Aurora’s Odysseus aircraft is a high-altitude pseudo-satellite that can change how we use the sky. At a fraction of the cost of a satellite and powered by the sun, Odysseus offers vast new possibilities for those who need to stay connected and informed.

[ Aurora ]

This video from 1999 discusses the soccer robot research activities at Carnegie Mellon University. CMUnited, the team of robots developed by Manuela Veloso and her students, won the small-size competition in both 1997 and 1998.

[ CMU ]

Thanks Fan!

This video propose an overview of our participation to the DARPA subterranean challenge, with a focus on the urban edition taking place Feb. 18-27, 2020, at Satsop Business Park west of Olympia, Washington.

[ Norlab ]

In today’s most advanced warehouses, Magazino’s autonomous robot TORU works side by side with human colleagues. The robot is specialized in picking, transporting, and stowing objects like shoe boxes in e-commerce warehouses.

[ Magazino ]

A look at the Control Systems Lab at the National Technical University of Athens.

[ CSL ]

Thanks Fan!

Doug Weber of MechE and the Neuroscience Institute discusses his group’s research on harnessing the nervous system's ability to control not only our bodies, but the machines and prostheses that can enhance our bodies, especially for those with disabilities.

[ CMU ]

Mark Yim, Director of the GRASP Lab at UPenn, gives a talk on “Is Cost Effective Robotics Interesting?” Yes, yes it is.

Robotic technologies have shown the capability to do amazing things. But many of those things are too expensive to be useful in any real sense. Cost reduction has often been shunned by research engineers and scientists in academia as “just engineering.” For robotics to make a larger impact on society the cost problem must be addressed.

[ CMU ]

There are all kinds of “killer robots” debates going on, but if you want an informed, grounded, nuanced take on AI and the future of war-fighting, you want to be watching debates like these instead. Professor Rebecca Crootof speaks with Brigadier General Patrick Huston, Assistant Judge Advocate General for Military Law and Operations, at Duke Law School's 26th Annual National Security Law conference.

[ Lawfire ]

This week’s Lockheed Martin Robotics Seminar is by Julie Adams from Oregon State, on “Human-Collective Teams: Algorithms, Transparency .”

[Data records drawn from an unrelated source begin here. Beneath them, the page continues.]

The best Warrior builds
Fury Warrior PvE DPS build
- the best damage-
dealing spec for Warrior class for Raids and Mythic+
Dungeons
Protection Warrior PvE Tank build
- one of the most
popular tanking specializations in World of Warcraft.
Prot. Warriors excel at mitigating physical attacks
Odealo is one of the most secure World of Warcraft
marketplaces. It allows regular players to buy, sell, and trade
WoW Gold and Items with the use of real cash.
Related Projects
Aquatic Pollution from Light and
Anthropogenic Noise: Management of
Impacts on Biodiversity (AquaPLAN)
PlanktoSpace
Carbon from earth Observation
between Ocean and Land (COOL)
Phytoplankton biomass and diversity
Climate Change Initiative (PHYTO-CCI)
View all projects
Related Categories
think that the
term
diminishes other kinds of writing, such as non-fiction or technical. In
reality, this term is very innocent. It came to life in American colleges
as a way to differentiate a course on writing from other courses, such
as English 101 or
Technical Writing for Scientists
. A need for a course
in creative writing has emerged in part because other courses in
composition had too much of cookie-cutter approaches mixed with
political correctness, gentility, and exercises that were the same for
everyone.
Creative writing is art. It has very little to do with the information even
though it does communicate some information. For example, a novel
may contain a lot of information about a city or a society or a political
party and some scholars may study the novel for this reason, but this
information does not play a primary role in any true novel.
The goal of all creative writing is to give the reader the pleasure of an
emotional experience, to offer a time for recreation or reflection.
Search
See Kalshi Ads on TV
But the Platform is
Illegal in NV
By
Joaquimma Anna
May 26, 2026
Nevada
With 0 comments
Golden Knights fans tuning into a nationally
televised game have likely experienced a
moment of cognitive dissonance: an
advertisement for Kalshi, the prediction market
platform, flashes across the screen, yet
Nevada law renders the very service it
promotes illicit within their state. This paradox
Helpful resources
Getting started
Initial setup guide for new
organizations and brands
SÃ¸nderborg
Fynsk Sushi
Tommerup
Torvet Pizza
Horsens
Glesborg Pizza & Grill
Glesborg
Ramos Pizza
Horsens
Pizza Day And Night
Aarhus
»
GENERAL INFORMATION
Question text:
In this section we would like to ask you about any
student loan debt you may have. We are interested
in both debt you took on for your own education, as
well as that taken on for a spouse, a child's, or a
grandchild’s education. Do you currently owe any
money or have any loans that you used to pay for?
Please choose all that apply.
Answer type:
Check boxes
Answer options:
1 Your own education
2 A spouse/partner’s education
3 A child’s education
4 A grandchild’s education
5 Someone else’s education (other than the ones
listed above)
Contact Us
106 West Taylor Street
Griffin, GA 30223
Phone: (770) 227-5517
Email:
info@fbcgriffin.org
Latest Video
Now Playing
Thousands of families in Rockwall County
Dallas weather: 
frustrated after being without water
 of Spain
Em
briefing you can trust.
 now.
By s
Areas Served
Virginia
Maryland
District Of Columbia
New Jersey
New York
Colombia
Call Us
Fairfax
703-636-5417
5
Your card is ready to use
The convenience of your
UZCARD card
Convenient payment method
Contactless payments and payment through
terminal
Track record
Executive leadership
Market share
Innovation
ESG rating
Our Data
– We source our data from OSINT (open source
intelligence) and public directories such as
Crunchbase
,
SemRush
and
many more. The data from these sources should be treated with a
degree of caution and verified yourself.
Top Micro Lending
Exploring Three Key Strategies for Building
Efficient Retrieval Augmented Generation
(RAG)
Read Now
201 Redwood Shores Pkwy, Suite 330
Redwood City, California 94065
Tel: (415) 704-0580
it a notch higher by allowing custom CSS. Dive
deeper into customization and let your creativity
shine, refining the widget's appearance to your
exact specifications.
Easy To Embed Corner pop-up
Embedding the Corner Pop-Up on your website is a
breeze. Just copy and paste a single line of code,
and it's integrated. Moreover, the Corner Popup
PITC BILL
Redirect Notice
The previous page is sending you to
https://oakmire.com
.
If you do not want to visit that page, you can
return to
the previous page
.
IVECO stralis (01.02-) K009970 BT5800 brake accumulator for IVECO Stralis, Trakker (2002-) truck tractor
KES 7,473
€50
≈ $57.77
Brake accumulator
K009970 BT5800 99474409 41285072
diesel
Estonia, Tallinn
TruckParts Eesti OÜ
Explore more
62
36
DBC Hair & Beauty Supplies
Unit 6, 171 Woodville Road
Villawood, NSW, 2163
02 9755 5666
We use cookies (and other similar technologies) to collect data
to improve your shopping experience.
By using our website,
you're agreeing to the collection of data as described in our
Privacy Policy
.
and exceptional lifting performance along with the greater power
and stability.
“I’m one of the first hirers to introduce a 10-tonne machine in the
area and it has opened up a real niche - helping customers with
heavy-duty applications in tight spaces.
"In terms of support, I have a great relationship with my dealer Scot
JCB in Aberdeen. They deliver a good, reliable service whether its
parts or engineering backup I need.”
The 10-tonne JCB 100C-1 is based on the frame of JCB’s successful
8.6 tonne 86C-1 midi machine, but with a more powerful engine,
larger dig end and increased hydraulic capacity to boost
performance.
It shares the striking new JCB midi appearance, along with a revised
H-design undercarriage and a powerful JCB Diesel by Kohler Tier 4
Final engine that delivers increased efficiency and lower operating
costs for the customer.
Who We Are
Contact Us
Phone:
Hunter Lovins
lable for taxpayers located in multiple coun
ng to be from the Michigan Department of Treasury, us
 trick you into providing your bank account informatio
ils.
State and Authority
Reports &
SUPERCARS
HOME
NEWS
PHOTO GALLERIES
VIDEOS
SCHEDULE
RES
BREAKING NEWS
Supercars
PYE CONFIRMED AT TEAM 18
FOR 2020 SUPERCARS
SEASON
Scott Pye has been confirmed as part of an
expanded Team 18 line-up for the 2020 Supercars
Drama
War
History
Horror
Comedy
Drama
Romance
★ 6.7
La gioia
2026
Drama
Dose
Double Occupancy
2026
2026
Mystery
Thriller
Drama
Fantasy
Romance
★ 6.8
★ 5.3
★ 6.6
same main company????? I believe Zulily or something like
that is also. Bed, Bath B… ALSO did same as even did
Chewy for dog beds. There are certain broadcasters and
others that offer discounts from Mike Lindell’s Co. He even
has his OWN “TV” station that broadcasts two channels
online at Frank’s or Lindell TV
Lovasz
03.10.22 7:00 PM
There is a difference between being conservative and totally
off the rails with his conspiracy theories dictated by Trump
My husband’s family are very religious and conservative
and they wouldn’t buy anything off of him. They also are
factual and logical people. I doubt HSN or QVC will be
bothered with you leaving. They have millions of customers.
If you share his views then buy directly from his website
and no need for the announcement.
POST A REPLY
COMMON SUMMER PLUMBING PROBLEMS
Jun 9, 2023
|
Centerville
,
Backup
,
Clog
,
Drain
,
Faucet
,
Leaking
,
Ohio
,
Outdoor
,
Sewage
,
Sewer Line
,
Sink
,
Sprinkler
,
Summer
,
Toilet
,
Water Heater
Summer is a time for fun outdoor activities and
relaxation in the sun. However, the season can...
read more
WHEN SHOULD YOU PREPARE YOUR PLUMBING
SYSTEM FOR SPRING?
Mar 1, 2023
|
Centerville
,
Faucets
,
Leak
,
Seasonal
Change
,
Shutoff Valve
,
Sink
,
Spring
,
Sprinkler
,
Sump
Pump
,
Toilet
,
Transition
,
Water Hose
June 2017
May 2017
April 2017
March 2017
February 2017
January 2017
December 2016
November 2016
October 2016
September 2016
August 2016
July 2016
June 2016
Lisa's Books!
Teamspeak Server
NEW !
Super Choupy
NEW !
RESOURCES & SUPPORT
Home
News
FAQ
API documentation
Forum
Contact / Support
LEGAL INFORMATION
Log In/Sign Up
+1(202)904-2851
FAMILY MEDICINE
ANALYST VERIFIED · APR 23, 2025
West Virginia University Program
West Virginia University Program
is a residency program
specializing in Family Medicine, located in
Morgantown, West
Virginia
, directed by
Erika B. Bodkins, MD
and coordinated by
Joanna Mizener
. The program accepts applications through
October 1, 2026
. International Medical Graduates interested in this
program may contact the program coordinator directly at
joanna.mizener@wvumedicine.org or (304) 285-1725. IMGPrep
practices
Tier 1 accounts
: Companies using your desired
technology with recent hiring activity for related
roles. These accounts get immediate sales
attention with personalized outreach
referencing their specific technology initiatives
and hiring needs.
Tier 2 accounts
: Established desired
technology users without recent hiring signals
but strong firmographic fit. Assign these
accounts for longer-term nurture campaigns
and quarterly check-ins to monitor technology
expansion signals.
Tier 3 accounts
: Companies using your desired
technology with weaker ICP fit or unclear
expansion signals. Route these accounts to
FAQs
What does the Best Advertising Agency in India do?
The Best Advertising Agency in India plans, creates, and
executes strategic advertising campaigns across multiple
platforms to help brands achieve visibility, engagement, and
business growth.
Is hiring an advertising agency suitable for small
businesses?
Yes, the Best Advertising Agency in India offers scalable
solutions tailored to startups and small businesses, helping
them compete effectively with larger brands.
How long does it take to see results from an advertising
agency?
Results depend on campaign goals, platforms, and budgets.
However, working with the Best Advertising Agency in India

Biological inspiration for artificial systems abounds. The science to support robotic collectives continues to emerge based on their biological inspirations, spatial swarms (e.g., fish and starlings) and colonies (e.g., honeybees and ants). Developing effective human-collective teams requires focusing on all aspects of the integrated system development. Many of these fundamental aspects have been developed independently, but our focus is an integrated development process to these complex research questions. This presentation will focus on three aspects: algorithms, transparency, and resilience for collectives.